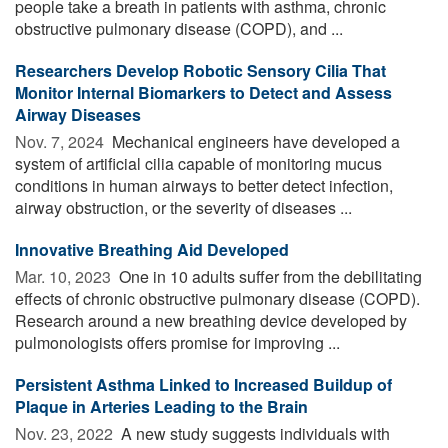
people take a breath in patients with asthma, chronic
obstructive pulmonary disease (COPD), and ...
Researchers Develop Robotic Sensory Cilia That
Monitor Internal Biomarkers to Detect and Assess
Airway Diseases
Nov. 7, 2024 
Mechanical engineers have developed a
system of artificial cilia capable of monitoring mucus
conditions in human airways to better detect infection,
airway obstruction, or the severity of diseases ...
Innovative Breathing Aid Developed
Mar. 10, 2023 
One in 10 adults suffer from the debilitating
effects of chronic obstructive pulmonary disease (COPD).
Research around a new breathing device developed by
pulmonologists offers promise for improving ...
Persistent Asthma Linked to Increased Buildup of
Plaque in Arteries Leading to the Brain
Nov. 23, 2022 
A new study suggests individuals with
□ □ □ □
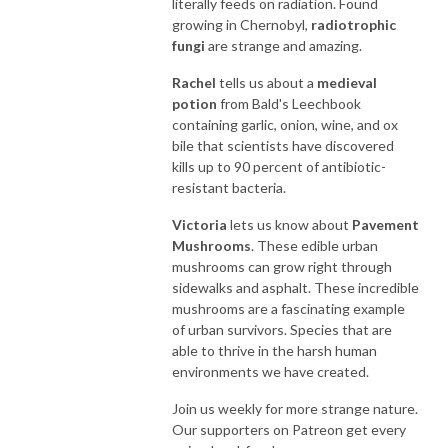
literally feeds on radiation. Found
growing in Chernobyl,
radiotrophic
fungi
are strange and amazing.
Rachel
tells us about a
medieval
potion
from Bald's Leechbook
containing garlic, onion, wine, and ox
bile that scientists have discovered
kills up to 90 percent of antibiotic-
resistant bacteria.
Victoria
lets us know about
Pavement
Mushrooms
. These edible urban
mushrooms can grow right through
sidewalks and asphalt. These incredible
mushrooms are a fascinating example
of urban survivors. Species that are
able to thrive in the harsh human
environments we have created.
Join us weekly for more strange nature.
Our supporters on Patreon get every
□ □ □ □
Assignment: Both end lines included, restate word for word the lines above from the line with "people take a" to the line with "Persistent Asthma Linked", and nothing else.

The answer:
people take a breath in patients with asthma, chronic
obstructive pulmonary disease (COPD), and ...
Researchers Develop Robotic Sensory Cilia That
Monitor Internal Biomarkers to Detect and Assess
Airway Diseases
Nov. 7, 2024 
Mechanical engineers have developed a
system of artificial cilia capable of monitoring mucus
conditions in human airways to better detect infection,
airway obstruction, or the severity of diseases ...
Innovative Breathing Aid Developed
Mar. 10, 2023 
One in 10 adults suffer from the debilitating
effects of chronic obstructive pulmonary disease (COPD).
Research around a new breathing device developed by
pulmonologists offers promise for improving ...
Persistent Asthma Linked to Increased Buildup of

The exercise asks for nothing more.